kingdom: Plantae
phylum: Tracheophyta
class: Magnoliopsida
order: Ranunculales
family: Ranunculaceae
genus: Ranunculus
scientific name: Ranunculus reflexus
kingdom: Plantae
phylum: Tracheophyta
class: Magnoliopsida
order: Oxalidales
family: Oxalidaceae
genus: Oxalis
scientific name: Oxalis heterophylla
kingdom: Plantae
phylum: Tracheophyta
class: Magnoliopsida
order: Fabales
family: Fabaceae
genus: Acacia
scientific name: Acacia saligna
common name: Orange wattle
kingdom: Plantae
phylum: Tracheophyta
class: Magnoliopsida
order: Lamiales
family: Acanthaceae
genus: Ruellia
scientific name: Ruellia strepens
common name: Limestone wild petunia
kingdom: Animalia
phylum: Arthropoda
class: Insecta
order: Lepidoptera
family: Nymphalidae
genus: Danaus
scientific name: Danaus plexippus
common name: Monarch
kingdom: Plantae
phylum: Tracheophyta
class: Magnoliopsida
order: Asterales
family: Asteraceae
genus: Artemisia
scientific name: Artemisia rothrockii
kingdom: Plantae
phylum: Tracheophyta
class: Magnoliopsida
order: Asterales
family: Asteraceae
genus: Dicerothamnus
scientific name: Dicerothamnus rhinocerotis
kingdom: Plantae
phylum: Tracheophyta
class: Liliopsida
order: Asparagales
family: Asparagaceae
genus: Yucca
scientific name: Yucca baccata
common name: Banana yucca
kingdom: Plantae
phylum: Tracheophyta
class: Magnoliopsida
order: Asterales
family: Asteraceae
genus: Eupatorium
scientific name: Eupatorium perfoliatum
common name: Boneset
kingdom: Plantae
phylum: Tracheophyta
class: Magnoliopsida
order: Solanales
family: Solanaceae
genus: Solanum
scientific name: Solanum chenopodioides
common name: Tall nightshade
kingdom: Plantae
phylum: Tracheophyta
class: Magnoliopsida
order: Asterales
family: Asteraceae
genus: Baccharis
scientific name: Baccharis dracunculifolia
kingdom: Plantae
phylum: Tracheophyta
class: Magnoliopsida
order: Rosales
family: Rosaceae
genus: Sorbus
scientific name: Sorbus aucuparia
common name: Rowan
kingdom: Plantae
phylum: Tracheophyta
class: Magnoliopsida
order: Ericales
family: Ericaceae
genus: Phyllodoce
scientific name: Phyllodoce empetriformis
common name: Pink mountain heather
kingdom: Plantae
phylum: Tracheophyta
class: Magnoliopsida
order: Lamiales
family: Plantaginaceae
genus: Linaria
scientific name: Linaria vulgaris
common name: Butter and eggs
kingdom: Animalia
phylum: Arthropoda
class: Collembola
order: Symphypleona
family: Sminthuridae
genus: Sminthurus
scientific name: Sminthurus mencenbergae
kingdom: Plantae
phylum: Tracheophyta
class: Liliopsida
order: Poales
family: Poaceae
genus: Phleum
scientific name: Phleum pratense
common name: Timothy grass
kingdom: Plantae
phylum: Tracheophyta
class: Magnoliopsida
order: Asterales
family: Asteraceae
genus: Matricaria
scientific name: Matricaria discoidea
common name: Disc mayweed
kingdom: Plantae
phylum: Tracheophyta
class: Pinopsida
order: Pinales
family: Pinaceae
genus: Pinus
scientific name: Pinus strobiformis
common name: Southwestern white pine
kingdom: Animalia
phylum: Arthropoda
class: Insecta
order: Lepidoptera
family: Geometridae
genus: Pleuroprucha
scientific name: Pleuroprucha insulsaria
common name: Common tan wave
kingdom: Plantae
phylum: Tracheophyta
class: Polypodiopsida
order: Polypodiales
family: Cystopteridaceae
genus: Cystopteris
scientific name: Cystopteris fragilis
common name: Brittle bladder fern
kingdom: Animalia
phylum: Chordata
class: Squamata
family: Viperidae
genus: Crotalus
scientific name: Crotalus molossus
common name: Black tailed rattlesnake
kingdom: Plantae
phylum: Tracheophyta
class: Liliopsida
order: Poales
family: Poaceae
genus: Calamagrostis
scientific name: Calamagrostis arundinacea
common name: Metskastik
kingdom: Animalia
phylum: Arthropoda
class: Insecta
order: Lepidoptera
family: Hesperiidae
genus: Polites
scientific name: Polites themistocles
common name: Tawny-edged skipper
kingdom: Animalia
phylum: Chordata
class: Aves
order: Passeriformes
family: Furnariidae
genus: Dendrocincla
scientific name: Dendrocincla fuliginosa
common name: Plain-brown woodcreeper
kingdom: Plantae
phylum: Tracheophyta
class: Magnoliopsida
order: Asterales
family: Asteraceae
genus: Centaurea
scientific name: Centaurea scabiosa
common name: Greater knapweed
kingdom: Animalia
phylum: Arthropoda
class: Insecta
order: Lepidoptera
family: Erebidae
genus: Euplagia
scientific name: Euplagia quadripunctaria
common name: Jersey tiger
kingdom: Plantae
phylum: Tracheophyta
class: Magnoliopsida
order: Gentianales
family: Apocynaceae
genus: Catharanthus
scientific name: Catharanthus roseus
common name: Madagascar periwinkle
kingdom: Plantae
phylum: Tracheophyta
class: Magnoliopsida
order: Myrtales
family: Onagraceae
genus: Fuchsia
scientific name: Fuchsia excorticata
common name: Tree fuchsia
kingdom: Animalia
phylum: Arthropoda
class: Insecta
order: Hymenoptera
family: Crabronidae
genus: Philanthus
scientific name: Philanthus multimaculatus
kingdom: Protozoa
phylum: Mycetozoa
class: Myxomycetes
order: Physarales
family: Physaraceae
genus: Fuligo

- - - - - - -

• What you should do
Render every line of the entries above as a Markdown table with two columns, Row and Line. Number the rows and skip any blank lines.

• Written solution
| Row | Line |
|---|---|
| 1 | kingdom: Plantae |
| 2 | phylum: Tracheophyta |
| 3 | class: Magnoliopsida |
| 4 | order: Ranunculales |
| 5 | family: Ranunculaceae |
| 6 | genus: Ranunculus |
| 7 | scientific name: Ranunculus reflexus |
| 8 | kingdom: Plantae |
| 9 | phylum: Tracheophyta |
| 10 | class: Magnoliopsida |
| 11 | order: Oxalidales |
| 12 | family: Oxalidaceae |
| 13 | genus: Oxalis |
| 14 | scientific name: Oxalis heterophylla |
| 15 | kingdom: Plantae |
| 16 | phylum: Tracheophyta |
| 17 | class: Magnoliopsida |
| 18 | order: Fabales |
| 19 | family: Fabaceae |
| 20 | genus: Acacia |
| 21 | scientific name: Acacia saligna |
| 22 | common name: Orange wattle |
| 23 | kingdom: Plantae |
| 24 | phylum: Tracheophyta |
| 25 | class: Magnoliopsida |
| 26 | order: Lamiales |
| 27 | family: Acanthaceae |
| 28 | genus: Ruellia |
| 29 | scientific name: Ruellia strepens |
| 30 | common name: Limestone wild petunia |
| 31 | kingdom: Animalia |
| 32 | phylum: Arthropoda |
| 33 | class: Insecta |
| 34 | order: Lepidoptera |
| 35 | family: Nymphalidae |
| 36 | genus: Danaus |
| 37 | scientific name: Danaus plexippus |
| 38 | common name: Monarch |
| 39 | kingdom: Plantae |
| 40 | phylum: Tracheophyta |
| 41 | class: Magnoliopsida |
| 42 | order: Asterales |
| 43 | family: Asteraceae |
| 44 | genus: Artemisia |
| 45 | scientific name: Artemisia rothrockii |
| 46 | kingdom: Plantae |
| 47 | phylum: Tracheophyta |
| 48 | class: Magnoliopsida |
| 49 | order: Asterales |
| 50 | family: Asteraceae |
| 51 | genus: Dicerothamnus |
| 52 | scientific name: Dicerothamnus rhinocerotis |
| 53 | kingdom: Plantae |
| 54 | phylum: Tracheophyta |
| 55 | class: Liliopsida |
| 56 | order: Asparagales |
| 57 | family: Asparagaceae |
| 58 | genus: Yucca |
| 59 | scientific name: Yucca baccata |
| 60 | common name: Banana yucca |
| 61 | kingdom: Plantae |
| 62 | phylum: Tracheophyta |
| 63 | class: Magnoliopsida |
| 64 | order: Asterales |
| 65 | family: Asteraceae |
| 66 | genus: Eupatorium |
| 67 | scientific name: Eupatorium perfoliatum |
| 68 | common name: Boneset |
| 69 | kingdom: Plantae |
| 70 | phylum: Tracheophyta |
| 71 | class: Magnoliopsida |
| 72 | order: Solanales |
| 73 | family: Solanaceae |
| 74 | genus: Solanum |
| 75 | scientific name: Solanum chenopodioides |
| 76 | common name: Tall nightshade |
| 77 | kingdom: Plantae |
| 78 | phylum: Tracheophyta |
| 79 | class: Magnoliopsida |
| 80 | order: Asterales |
| 81 | family: Asteraceae |
| 82 | genus: Baccharis |
| 83 | scientific name: Baccharis dracunculifolia |
| 84 | kingdom: Plantae |
| 85 | phylum: Tracheophyta |
| 86 | class: Magnoliopsida |
| 87 | order: Rosales |
| 88 | family: Rosaceae |
| 89 | genus: Sorbus |
| 90 | scientific name: Sorbus aucuparia |
| 91 | common name: Rowan |
| 92 | kingdom: Plantae |
| 93 | phylum: Tracheophyta |
| 94 | class: Magnoliopsida |
| 95 | order: Ericales |
| 96 | family: Ericaceae |
| 97 | genus: Phyllodoce |
| 98 | scientific name: Phyllodoce empetriformis |
| 99 | common name: Pink mountain heather |
| 100 | kingdom: Plantae |
| 101 | phylum: Tracheophyta |
| 102 | class: Magnoliopsida |
| 103 | order: Lamiales |
| 104 | family: Plantaginaceae |
| 105 | genus: Linaria |
| 106 | scientific name: Linaria vulgaris |
| 107 | common name: Butter and eggs |
| 108 | kingdom: Animalia |
| 109 | phylum: Arthropoda |
| 110 | class: Collembola |
| 111 | order: Symphypleona |
| 112 | family: Sminthuridae |
| 113 | genus: Sminthurus |
| 114 | scientific name: Sminthurus mencenbergae |
| 115 | kingdom: Plantae |
| 116 | phylum: Tracheophyta |
| 117 | class: Liliopsida |
| 118 | order: Poales |
| 119 | family: Poaceae |
| 120 | genus: Phleum |
| 121 | scientific name: Phleum pratense |
| 122 | common name: Timothy grass |
| 123 | kingdom: Plantae |
| 124 | phylum: Tracheophyta |
| 125 | class: Magnoliopsida |
| 126 | order: Asterales |
| 127 | family: Asteraceae |
| 128 | genus: Matricaria |
| 129 | scientific name: Matricaria discoidea |
| 130 | common name: Disc mayweed |
| 131 | kingdom: Plantae |
| 132 | phylum: Tracheophyta |
| 133 | class: Pinopsida |
| 134 | order: Pinales |
| 135 | family: Pinaceae |
| 136 | genus: Pinus |
| 137 | scientific name: Pinus strobiformis |
| 138 | common name: Southwestern white pine |
| 139 | kingdom: Animalia |
| 140 | phylum: Arthropoda |
| 141 | class: Insecta |
| 142 | order: Lepidoptera |
| 143 | family: Geometridae |
| 144 | genus: Pleuroprucha |
| 145 | scientific name: Pleuroprucha insulsaria |
| 146 | common name: Common tan wave |
| 147 | kingdom: Plantae |
| 148 | phylum: Tracheophyta |
| 149 | class: Polypodiopsida |
| 150 | order: Polypodiales |
| 151 | family: Cystopteridaceae |
| 152 | genus: Cystopteris |
| 153 | scientific name: Cystopteris fragilis |
| 154 | common name: Brittle bladder fern |
| 155 | kingdom: Animalia |
| 156 | phylum: Chordata |
| 157 | class: Squamata |
| 158 | family: Viperidae |
| 159 | genus: Crotalus |
| 160 | scientific name: Crotalus molossus |
| 161 | common name: Black tailed rattlesnake |
| 162 | kingdom: Plantae |
| 163 | phylum: Tracheophyta |
| 164 | class: Liliopsida |
| 165 | order: Poales |
| 166 | family: Poaceae |
| 167 | genus: Calamagrostis |
| 168 | scientific name: Calamagrostis arundinacea |
| 169 | common name: Metskastik |
| 170 | kingdom: Animalia |
| 171 | phylum: Arthropoda |
| 172 | class: Insecta |
| 173 | order: Lepidoptera |
| 174 | family: Hesperiidae |
| 175 | genus: Polites |
| 176 | scientific name: Polites themistocles |
| 177 | common name: Tawny-edged skipper |
| 178 | kingdom: Animalia |
| 179 | phylum: Chordata |
| 180 | class: Aves |
| 181 | order: Passeriformes |
| 182 | family: Furnariidae |
| 183 | genus: Dendrocincla |
| 184 | scientific name: Dendrocincla fuliginosa |
| 185 | common name: Plain-brown woodcreeper |
| 186 | kingdom: Plantae |
| 187 | phylum: Tracheophyta |
| 188 | class: Magnoliopsida |
| 189 | order: Asterales |
| 190 | family: Asteraceae |
| 191 | genus: Centaurea |
| 192 | scientific name: Centaurea scabiosa |
| 193 | common name: Greater knapweed |
| 194 | kingdom: Animalia |
| 195 | phylum: Arthropoda |
| 196 | class: Insecta |
| 197 | order: Lepidoptera |
| 198 | family: Erebidae |
| 199 | genus: Euplagia |
| 200 | scientific name: Euplagia quadripunctaria |
| 201 | common name: Jersey tiger |
| 202 | kingdom: Plantae |
| 203 | phylum: Tracheophyta |
| 204 | class: Magnoliopsida |
| 205 | order: Gentianales |
| 206 | family: Apocynaceae |
| 207 | genus: Catharanthus |
| 208 | scientific name: Catharanthus roseus |
| 209 | common name: Madagascar periwinkle |
| 210 | kingdom: Plantae |
| 211 | phylum: Tracheophyta |
| 212 | class: Magnoliopsida |
| 213 | order: Myrtales |
| 214 | family: Onagraceae |
| 215 | genus: Fuchsia |
| 216 | scientific name: Fuchsia excorticata |
| 217 | common name: Tree fuchsia |
| 218 | kingdom: Animalia |
| 219 | phylum: Arthropoda |
| 220 | class: Insecta |
| 221 | order: Hymenoptera |
| 222 | family: Crabronidae |
| 223 | genus: Philanthus |
| 224 | scientific name: Philanthus multimaculatus |
| 225 | kingdom: Protozoa |
| 226 | phylum: Mycetozoa |
| 227 | class: Myxomycetes |
| 228 | order: Physarales |
| 229 | family: Physaraceae |
| 230 | genus: Fuligo |